Images with pose keypoints:

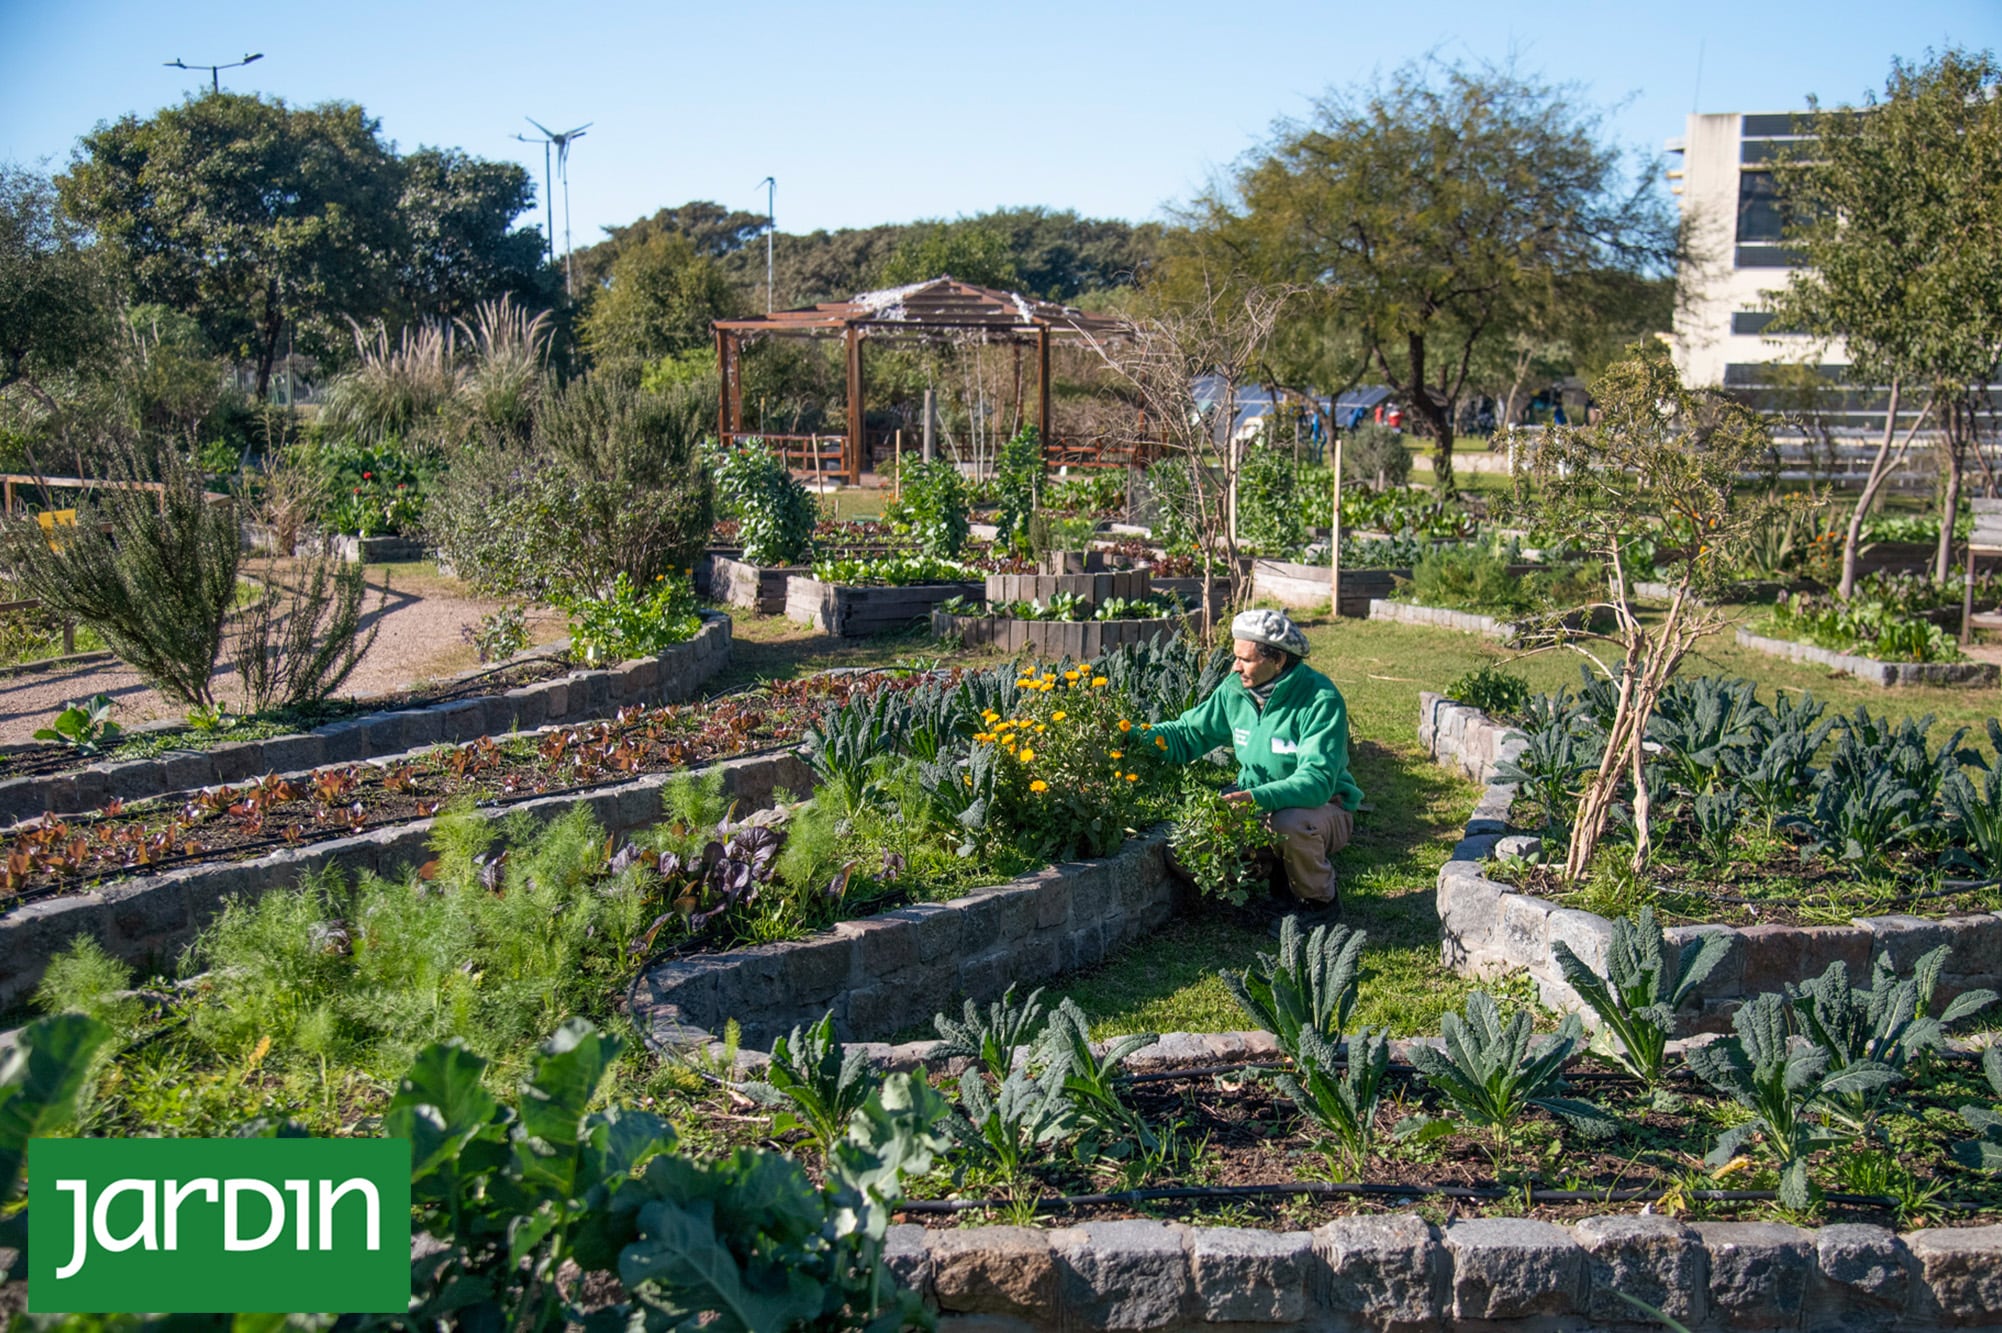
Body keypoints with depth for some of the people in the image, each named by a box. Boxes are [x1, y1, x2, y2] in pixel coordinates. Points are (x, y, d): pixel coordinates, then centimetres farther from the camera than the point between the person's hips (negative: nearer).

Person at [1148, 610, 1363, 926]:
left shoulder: (1320, 699, -22)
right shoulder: (1236, 690, -3)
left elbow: (1317, 781, -31)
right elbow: (1189, 733, 7)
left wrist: (1258, 798, -47)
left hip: (1323, 808, -5)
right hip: (1256, 806, 6)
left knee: (1291, 824, -40)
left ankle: (1319, 900, -7)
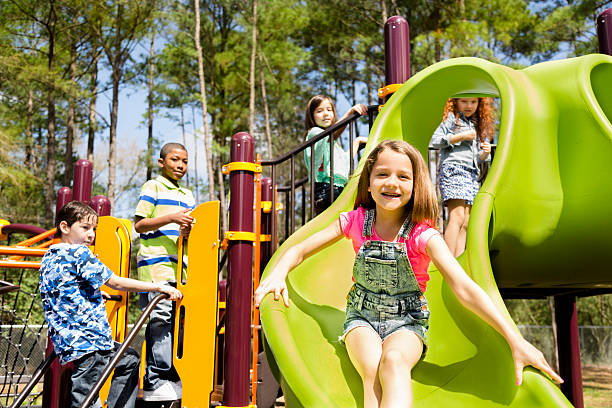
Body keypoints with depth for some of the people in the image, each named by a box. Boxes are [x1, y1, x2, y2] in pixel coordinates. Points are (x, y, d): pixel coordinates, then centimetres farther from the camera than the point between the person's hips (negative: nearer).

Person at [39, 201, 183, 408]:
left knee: (130, 359, 24)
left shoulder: (49, 257, 15)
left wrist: (95, 292, 39)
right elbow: (115, 282, -14)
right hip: (86, 341, -10)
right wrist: (160, 287, -10)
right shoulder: (79, 252, -12)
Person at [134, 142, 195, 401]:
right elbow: (139, 225, -3)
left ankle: (162, 379, 11)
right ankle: (157, 382, -8)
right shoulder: (152, 187, 4)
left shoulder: (188, 195, 24)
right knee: (160, 320, -11)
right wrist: (172, 218, -15)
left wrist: (188, 232, 1)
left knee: (176, 320, 3)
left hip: (180, 267, 7)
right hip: (155, 264, -6)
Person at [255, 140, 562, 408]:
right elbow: (299, 251, 2)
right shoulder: (355, 222, -5)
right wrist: (278, 274, -20)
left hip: (407, 323, -1)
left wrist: (516, 341, -23)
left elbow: (465, 289, -17)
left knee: (394, 360, -35)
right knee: (372, 369, -30)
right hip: (362, 317, 2)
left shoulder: (422, 235, -12)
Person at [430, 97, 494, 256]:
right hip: (453, 169, -7)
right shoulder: (451, 118, 7)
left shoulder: (477, 125, 26)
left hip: (472, 174, 7)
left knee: (466, 223, -1)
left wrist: (485, 153, 6)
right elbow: (435, 140, -7)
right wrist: (463, 136, -8)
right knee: (457, 217, -21)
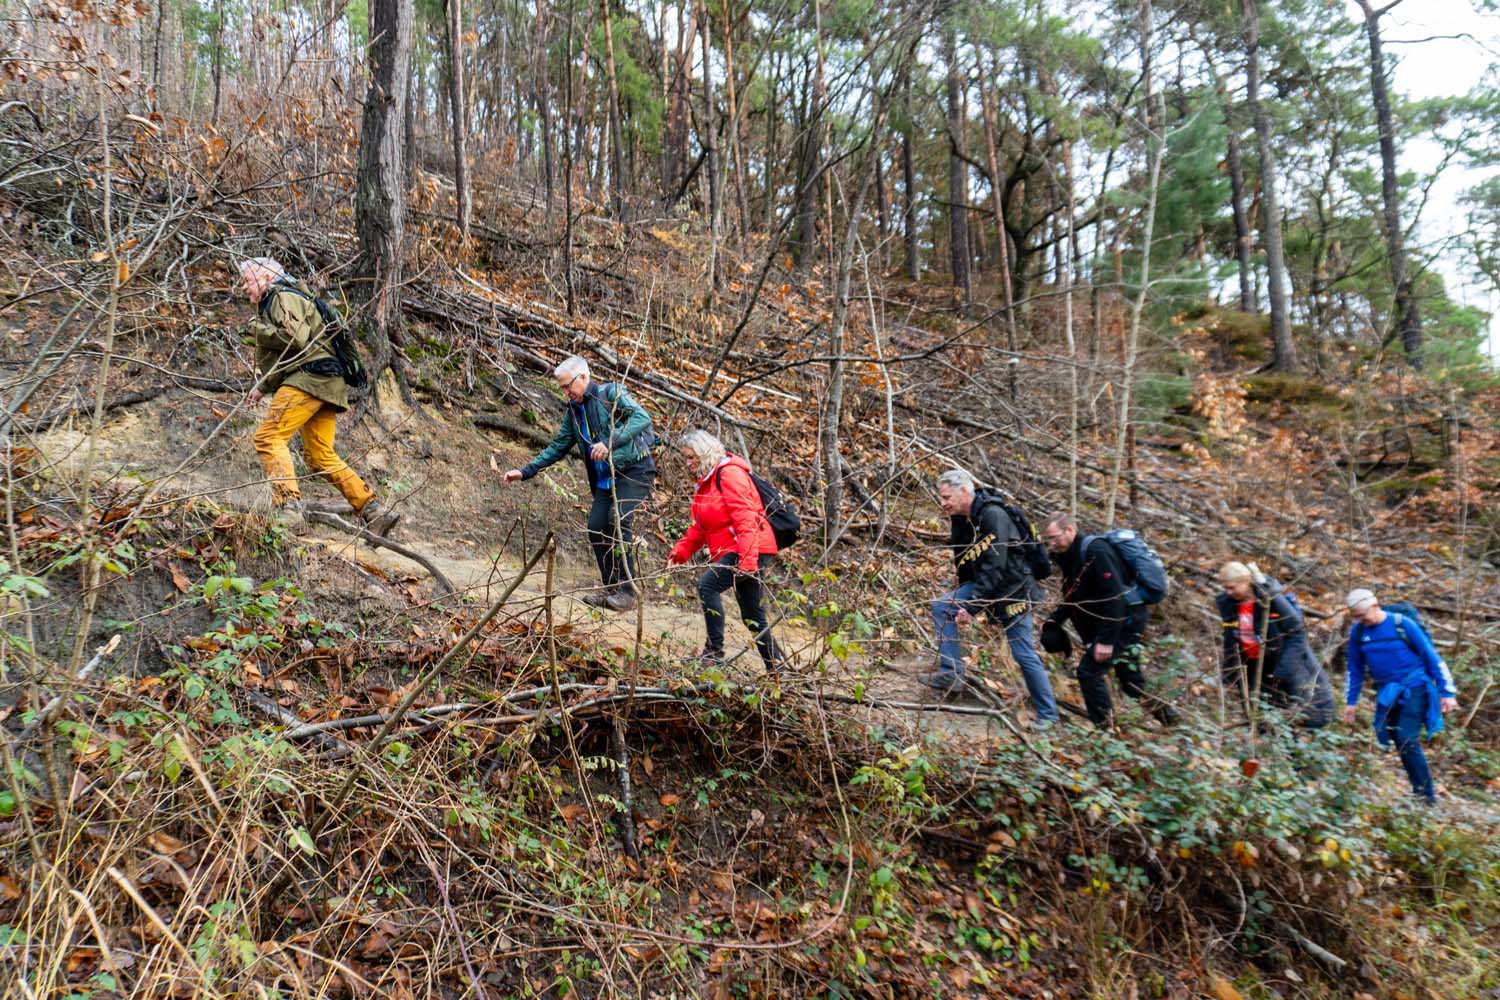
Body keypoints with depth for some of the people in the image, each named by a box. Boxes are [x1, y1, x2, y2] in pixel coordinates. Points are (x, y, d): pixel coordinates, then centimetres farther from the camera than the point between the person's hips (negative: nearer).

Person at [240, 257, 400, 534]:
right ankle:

_ASSIGNED TASK_. Reproduce all of the data above word for word, leaving the pictures out of your answer.

_COMPLETED EXERCISE_.
Body keypoints with depth for some of the people in the image, each named by a box. Boxes are [x1, y1, x2, y2] in pixel coordinates. Points are (x, y, d): pixel coordinates, then centimetres farther from the camera than the point between the person's hips (negative: nearer).

Person at [1148, 610, 1363, 926]:
left shoulder: (1320, 699, -22)
right shoulder: (1236, 690, -3)
left elbow: (1317, 781, -31)
right elbow: (1189, 733, 7)
left wrist: (1258, 798, -47)
left hip: (1323, 808, -5)
right hip: (1256, 806, 6)
left knee: (1291, 824, -40)
left ankle: (1319, 900, -7)
Body keypoints with depth for some of the people in the image, each named by a box. Boxes are [x1, y1, x2, y2] in pixel coordinates. Points are (x, y, d): pixel coordinates, then centimetres farther from the camera than the point between the person's hips (negative: nearer).

Person at [39, 201, 183, 408]:
left knee: (130, 359, 24)
left shoulder: (49, 257, 15)
left wrist: (95, 292, 39)
right elbow: (115, 282, -14)
right hip: (86, 341, -10)
right wrist: (160, 287, -10)
right shoulder: (79, 252, -12)
Person at [134, 142, 195, 401]:
right elbow: (139, 225, -3)
left ankle: (162, 379, 11)
right ankle: (157, 382, -8)
right shoulder: (152, 187, 4)
left shoulder: (188, 195, 24)
right knee: (160, 320, -11)
right wrist: (172, 218, -15)
left wrist: (188, 232, 1)
left knee: (176, 320, 3)
left hip: (180, 267, 7)
right hip: (155, 264, -6)
Person at [255, 140, 562, 408]:
right elbow: (299, 251, 2)
right shoulder: (355, 222, -5)
right wrist: (278, 274, -20)
left hip: (407, 323, -1)
left wrist: (516, 341, -23)
left elbow: (465, 289, -17)
left knee: (394, 360, -35)
right knee: (372, 369, -30)
right hip: (362, 317, 2)
left shoulder: (422, 235, -12)
Person at [430, 97, 494, 256]:
right hip: (453, 169, -7)
right shoulder: (451, 118, 7)
left shoulder: (477, 125, 26)
left hip: (472, 174, 7)
left knee: (466, 223, -1)
left wrist: (485, 153, 6)
right elbow: (435, 140, -7)
right wrist: (463, 136, -8)
right knee: (457, 217, -21)
Body keypoints with depth for some of the people in the image, each named by a box. Boxes are [x1, y1, x2, y2] in pixel coordinates. Points are (x, y, d): pixel coordinates, then centimetres farther from the camera than the point between the person's hips (negative: nearer).

Person at [240, 257, 400, 534]:
right ankle:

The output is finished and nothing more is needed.